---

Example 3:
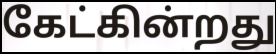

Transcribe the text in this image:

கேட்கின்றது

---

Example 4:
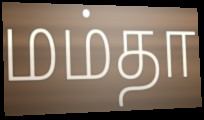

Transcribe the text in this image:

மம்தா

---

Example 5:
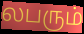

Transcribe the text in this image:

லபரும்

---

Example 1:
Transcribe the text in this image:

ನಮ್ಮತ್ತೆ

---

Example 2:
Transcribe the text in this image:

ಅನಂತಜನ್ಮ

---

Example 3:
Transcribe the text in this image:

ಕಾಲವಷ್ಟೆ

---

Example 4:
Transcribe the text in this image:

→ Description of the task
List every line in the records above that contains the string "Example". Case counts.

→ Solution for this exercise
Example 3:
Example 4:
Example 5:
Example 1:
Example 2:
Example 3:
Example 4:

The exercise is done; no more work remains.